As excited as I was for the over-reaching arc of "the organization" to be solved in this seventh book, the story was just entirely way too far-fetched for me. 

Trust me, I completely understand that some people have the ability to infiltrate organizations, and sometimes obtain high-ranking positions within those positions, but to orchestrate an entire event such as this one for the whole purpose of having a face-to-face conversation with Emily before staging her death is a little too extreme. 

It seems to me it would have been simpler to have the face-to-face inside of her home (since we know how easy it is to get inside apparently), and then stage a break-in gone wrong. Or sent her an email, and while she was distracted reading it taken her out and made it look like an accident of some sort (or that she had killed herself).

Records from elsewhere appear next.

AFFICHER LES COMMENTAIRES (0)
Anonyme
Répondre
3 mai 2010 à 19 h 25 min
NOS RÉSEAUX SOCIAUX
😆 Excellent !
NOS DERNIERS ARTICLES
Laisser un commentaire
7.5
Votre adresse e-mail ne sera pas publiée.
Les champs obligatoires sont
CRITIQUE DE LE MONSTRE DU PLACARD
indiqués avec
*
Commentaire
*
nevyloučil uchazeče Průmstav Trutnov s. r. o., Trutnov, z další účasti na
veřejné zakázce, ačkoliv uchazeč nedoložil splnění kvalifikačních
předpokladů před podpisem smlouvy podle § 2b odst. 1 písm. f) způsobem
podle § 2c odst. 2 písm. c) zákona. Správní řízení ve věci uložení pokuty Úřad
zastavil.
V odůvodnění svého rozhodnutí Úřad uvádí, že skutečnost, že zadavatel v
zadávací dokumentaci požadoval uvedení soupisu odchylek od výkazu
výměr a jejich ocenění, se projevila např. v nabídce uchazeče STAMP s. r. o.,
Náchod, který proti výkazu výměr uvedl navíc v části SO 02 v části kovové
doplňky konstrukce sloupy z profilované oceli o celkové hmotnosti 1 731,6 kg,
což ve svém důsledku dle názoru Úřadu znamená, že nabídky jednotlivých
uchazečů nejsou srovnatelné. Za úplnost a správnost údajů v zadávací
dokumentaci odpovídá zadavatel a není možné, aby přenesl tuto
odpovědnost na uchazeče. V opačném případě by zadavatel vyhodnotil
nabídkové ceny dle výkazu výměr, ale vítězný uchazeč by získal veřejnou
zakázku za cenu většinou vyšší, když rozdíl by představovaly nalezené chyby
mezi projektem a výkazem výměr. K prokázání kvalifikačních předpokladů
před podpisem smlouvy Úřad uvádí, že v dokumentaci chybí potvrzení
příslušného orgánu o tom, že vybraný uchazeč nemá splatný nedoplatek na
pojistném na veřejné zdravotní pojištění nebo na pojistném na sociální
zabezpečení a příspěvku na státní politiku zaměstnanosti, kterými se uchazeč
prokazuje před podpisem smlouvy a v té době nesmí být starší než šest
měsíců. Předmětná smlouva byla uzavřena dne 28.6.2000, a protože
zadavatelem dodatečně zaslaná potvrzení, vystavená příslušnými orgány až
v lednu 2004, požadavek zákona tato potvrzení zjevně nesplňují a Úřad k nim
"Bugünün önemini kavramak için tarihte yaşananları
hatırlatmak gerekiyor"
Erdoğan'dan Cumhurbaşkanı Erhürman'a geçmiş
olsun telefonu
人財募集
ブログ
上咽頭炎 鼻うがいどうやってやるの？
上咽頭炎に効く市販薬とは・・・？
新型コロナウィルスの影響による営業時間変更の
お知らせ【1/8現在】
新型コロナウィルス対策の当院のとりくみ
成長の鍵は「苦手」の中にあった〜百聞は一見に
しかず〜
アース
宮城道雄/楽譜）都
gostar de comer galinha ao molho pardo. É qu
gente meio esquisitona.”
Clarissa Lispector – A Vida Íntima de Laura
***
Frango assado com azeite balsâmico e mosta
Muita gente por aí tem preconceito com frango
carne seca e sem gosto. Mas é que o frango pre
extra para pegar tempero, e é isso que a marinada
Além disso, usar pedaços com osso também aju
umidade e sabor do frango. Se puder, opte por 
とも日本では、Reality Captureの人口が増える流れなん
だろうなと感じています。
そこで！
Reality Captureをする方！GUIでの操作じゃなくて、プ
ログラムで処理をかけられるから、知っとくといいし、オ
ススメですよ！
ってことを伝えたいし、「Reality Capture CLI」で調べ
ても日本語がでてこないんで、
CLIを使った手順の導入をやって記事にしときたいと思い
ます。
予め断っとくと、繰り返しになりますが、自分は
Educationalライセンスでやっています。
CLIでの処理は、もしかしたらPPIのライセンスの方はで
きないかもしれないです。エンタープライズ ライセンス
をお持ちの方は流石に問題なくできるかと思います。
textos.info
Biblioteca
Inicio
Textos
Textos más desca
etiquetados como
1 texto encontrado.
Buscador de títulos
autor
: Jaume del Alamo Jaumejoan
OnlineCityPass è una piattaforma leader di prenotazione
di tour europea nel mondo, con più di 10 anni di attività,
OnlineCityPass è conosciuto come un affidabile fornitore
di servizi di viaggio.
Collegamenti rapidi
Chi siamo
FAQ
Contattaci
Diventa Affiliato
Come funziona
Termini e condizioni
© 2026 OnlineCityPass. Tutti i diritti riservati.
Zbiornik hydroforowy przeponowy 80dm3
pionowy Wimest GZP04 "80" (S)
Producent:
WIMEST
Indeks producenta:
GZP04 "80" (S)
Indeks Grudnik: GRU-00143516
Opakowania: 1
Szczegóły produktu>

Although for the life of me I don't know why the head person in charge even bothered giving her the answers she wanted when it seems the easiest solution would have been to wait for her transfer, then send the assassin there to quietly take her out (while she was on the way would have been even better, she could have ended up just another missing person). But then, I suppose the series would be over and people who are fans of Emily would have been in an uproar. 

Another thing I noticed is that the new SAC (Wallace) is absolutely right in his assessment of Emily. She IS obsessed with dismantling "the organization" (and I'm not saying that is a bad thing as I completely understand her motivation), but when she openly admits that she didn't do her research on her half of a potential suspect list because she was too busy going through information she had gathered just proves that at the very least she should have been taken off-duty for awhile. 

As it is, I'm curious as to where the author plans to take this story next (especially with the cliff-hanger this one ended on), but I'm going to need to take a break and read some other stuff before I come back to this series.